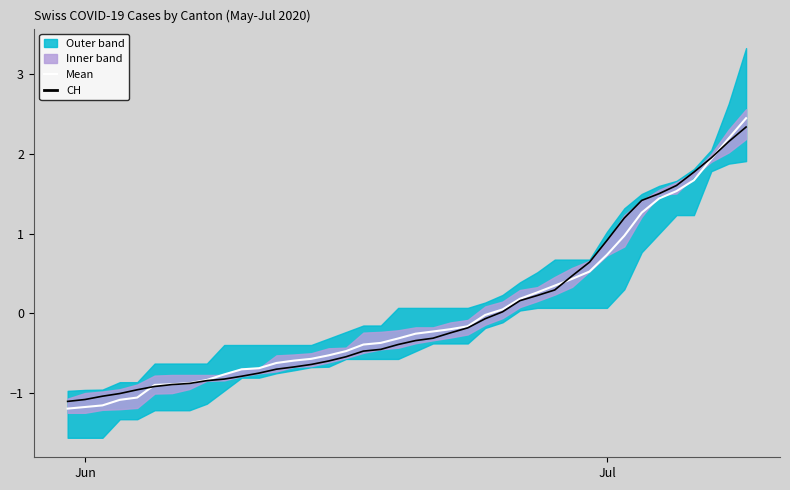

What is the maximum value for CH?

2.3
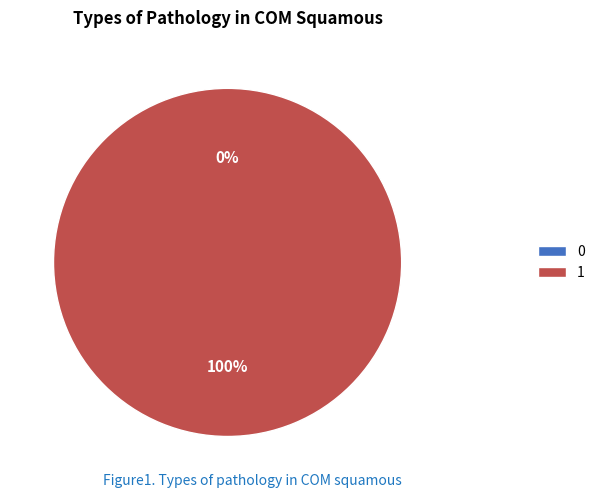

Is 0 the majority of the pie?

No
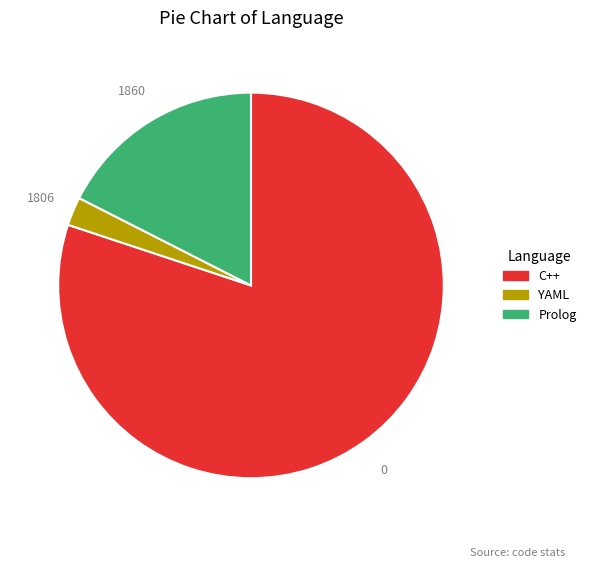

Count the number of slices in the pie.

3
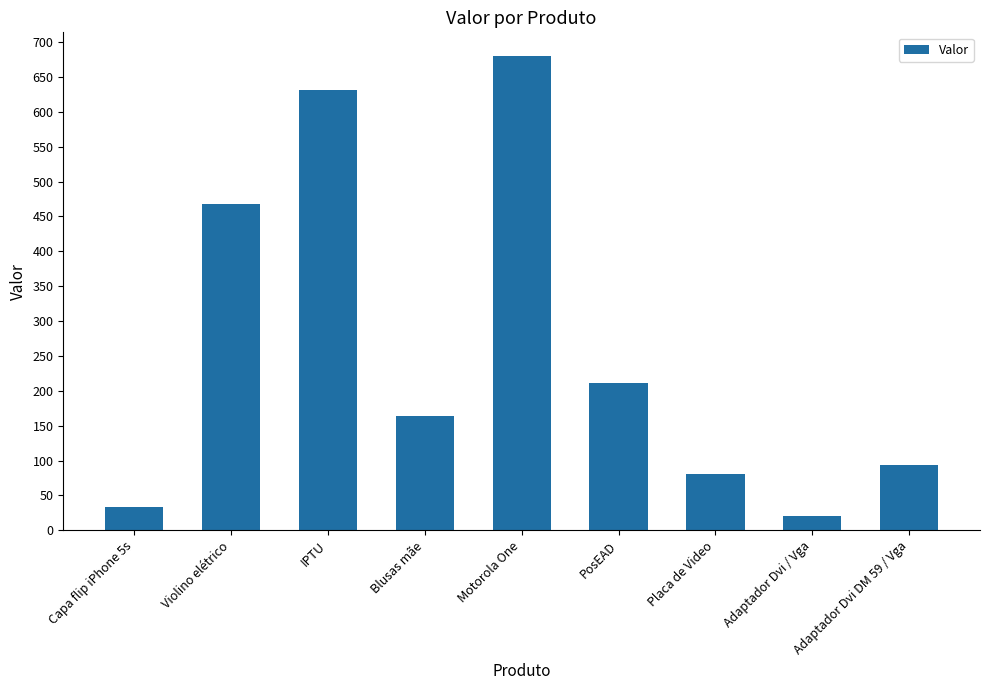

Reading right to left, transcribe all the data shown in this chart.

Adaptador Dvi DM 59 / Vga=93.9	Adaptador Dvi / Vga=20.8	Placa de Video=80.0	PosEAD=210.8	Motorola One=679.9	Blusas mãe=164.5	IPTU=631.5	Violino elétrico=467.8	Capa flip iPhone 5s=32.8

WHAT THE TASK ASKS:
Reproduce all of the records above with each occurrence of "pie" replaced by "pie chart" and everything else left unchanged. Omit the pictures from your answer.

SOLUTION:
What is the maximum value for CH?

2.3

Is 0 the majority of the pie chart?

No

Count the number of slices in the pie chart.

3

Reading right to left, transcribe all the data shown in this chart.

Adaptador Dvi DM 59 / Vga=93.9	Adaptador Dvi / Vga=20.8	Placa de Video=80.0	PosEAD=210.8	Motorola One=679.9	Blusas mãe=164.5	IPTU=631.5	Violino elétrico=467.8	Capa flip iPhone 5s=32.8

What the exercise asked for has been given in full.